Thread overview
How to make delegate refer to itself?
Nov 23, 2013
H. S. Teoh
Nov 23, 2013
lomereiter
Nov 24, 2013
Ary Borenszweig
Nov 24, 2013
Ali Çehreli
Nov 24, 2013
bearophile
November 23, 2013
How do I make a delegate refer to itself? I'm running into a chicken-and-egg problem where a delegate needs to remove itself from an event queue, but I don't know how to make it refer to itself:

	queue.register((Event e) {
		if (e == ...)
			queue.remove( /* ??? how to refer to self? */ );
	});

I tried this workaround but it still doesn't work:

	auto dg = (Event e) {
		if (e == ...)
			queue.remove(dg); // NG: Compiler complains 'dg' isn't defined
	};
	queue.register(dg);

I thought the auto was the problem, so I changed it to an explicit type, but still no cigar:

	void delegate(Event) dg = (Event e) {
		if (e == ...)
			queue.remove(dg); // NG: Still complains 'dg' isn't defined
	};
	queue.register(dg);


T

-- 
Heuristics are bug-ridden by definition. If they didn't have bugs, they'd be algorithms.
November 23, 2013
Why so much fuss about delegates?

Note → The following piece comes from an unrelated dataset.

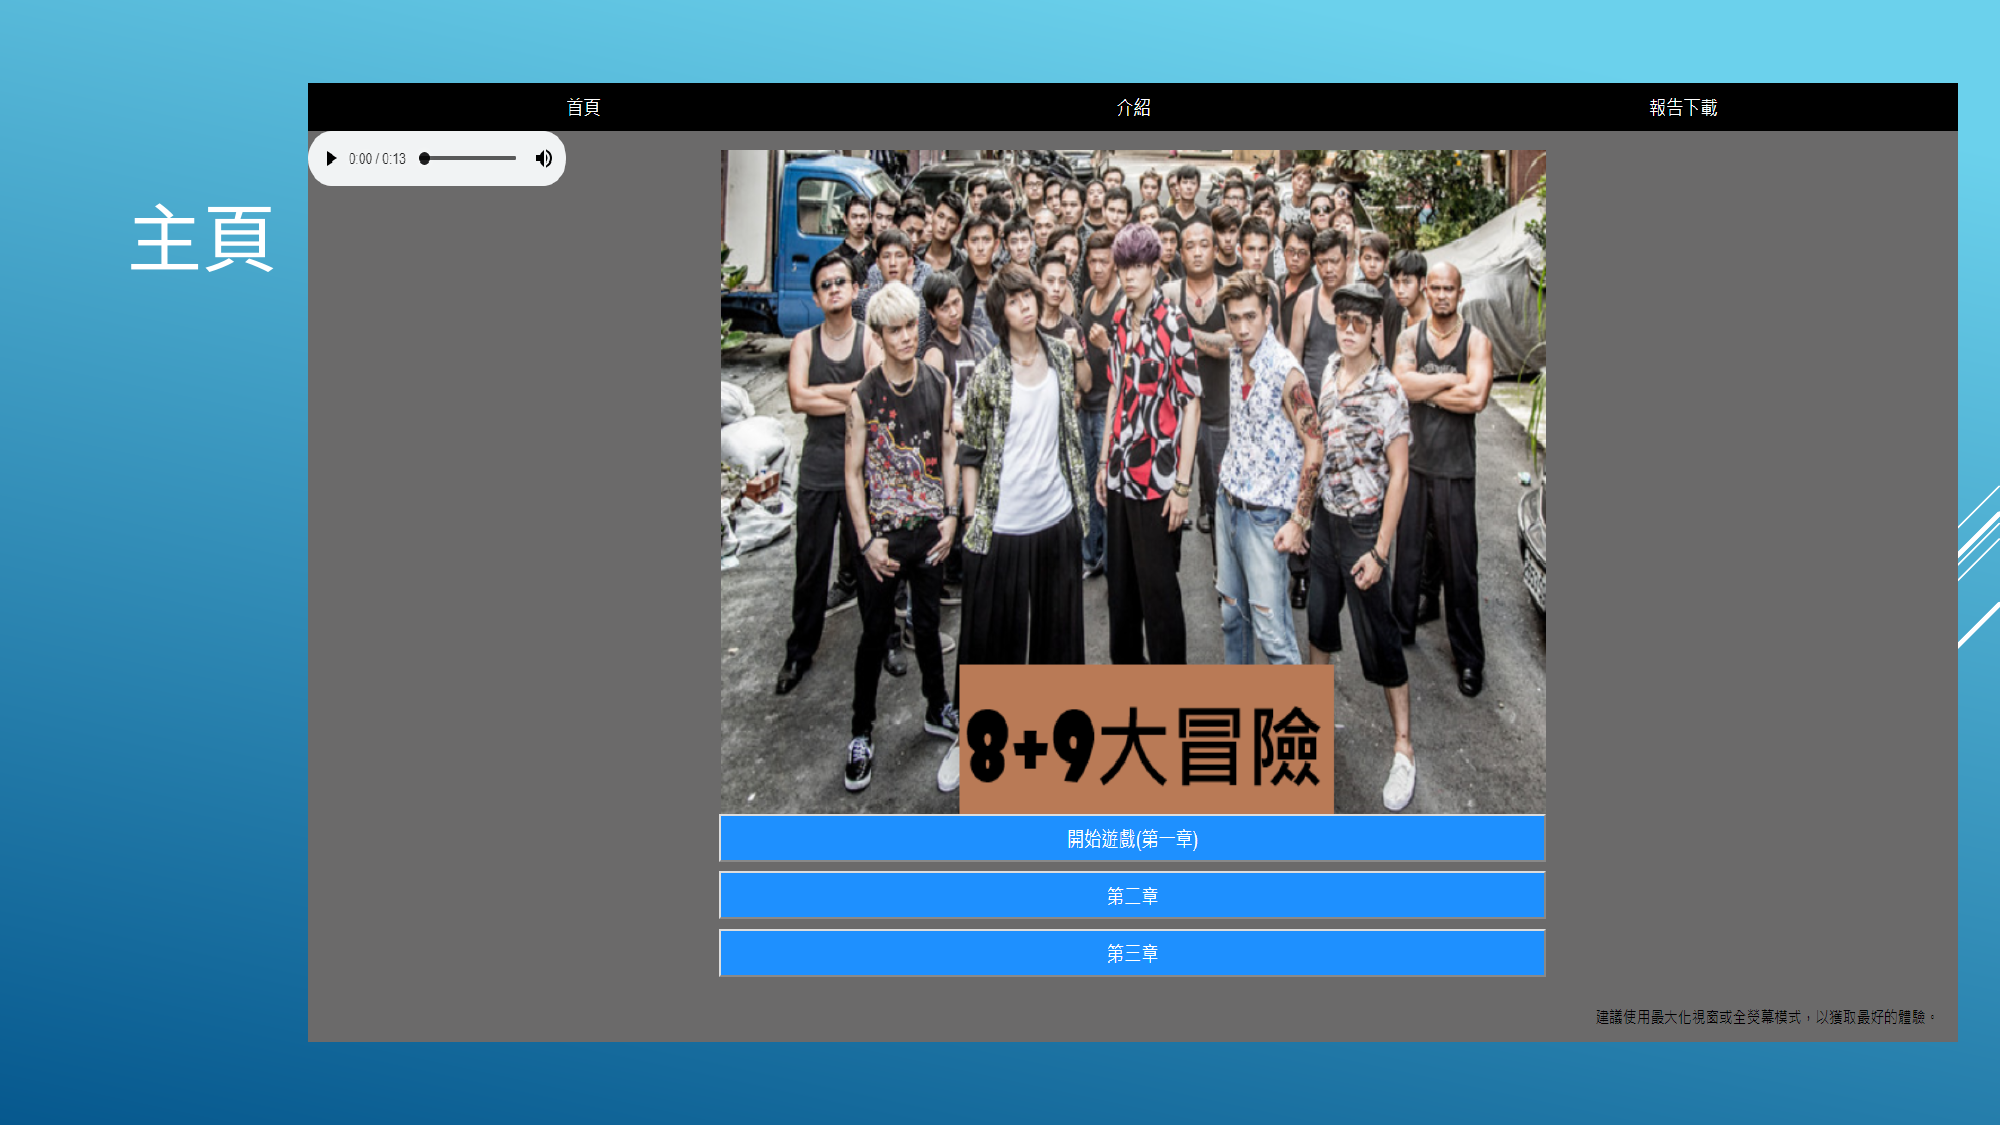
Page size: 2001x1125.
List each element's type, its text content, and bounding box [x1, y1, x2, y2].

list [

I would simply define an interface.

// factory function for simple cases
queue.register(eventHandler((Event e) { ... }));

// here, 'this' is available
class SomeComplicatedHandler : IEventHandler { ... }


November 24, 2013
On 11/23/13 7:57 PM, H. S. Teoh wrote:
> void delegate(Event) dg = (Event e) {
> 		if (e == ...)
> 			queue.remove(dg); // NG: Still complains 'dg' isn't defined
> 	};

Split it in declaration and initialization:

void delegate(Event) dg;
dg = (Event e) {
	if (e == ...)
		queue.remove(dg);
};

November 24, 2013
On 11/23/2013 02:57 PM, H. S. Teoh wrote:
> How do I make a delegate refer to itself? I'm running into a
> chicken-and-egg problem where a delegate needs to remove itself from an
> event queue, but I don't know how to make it refer to itself:
>
> 	queue.register((Event e) {
> 		if (e == ...)
> 			queue.remove( /* ??? how to refer to self? */ );
> 	});
>
> I tried this workaround but it still doesn't work:
>
> 	auto dg = (Event e) {
> 		if (e == ...)
> 			queue.remove(dg); // NG: Compiler complains 'dg' isn't defined
> 	};
> 	queue.register(dg);
>
> I thought the auto was the problem, so I changed it to an explicit type,
> but still no cigar:
>
> 	void delegate(Event) dg = (Event e) {
> 		if (e == ...)
> 			queue.remove(dg); // NG: Still complains 'dg' isn't defined
> 	};
> 	queue.register(dg);
>
>
> T
>
Timon Gehr's improvement of the Y combinator:

  http://forum.dlang.org/post/l55gr6$1ltp$1@digitalmars.com

import std.stdio;

alias Event = int;

struct Q
{
    void register(void delegate(Event) dg)
    {
        writeln("register()");
        dg(42);
    }

    void remove(void delegate(Event))
    {
        writeln("removing");
    }
}

auto y(S,T...)(S delegate(T) delegate(S delegate(T)) f){
    struct F{ S delegate(T) delegate(F) f; alias f this; }
    return (x=>x(x))(F(x=>f((T v)=>x(x)(v))));
}

void main()
{
    auto queue = Q();

    auto dg = y((void delegate(Event e) self) =>
        (Event e) {
            if (true)
                queue.remove(self);
        });
    queue.register(dg);
}

Of course, you don't need main.dg.

Ali

November 24, 2013
Ali Çehreli:

> Timon Gehr's improvement of the Y combinator:
>
>   http://forum.dlang.org/post/l55gr6$1ltp$1@digitalmars.com

Nice, I will update the Rosettacode page.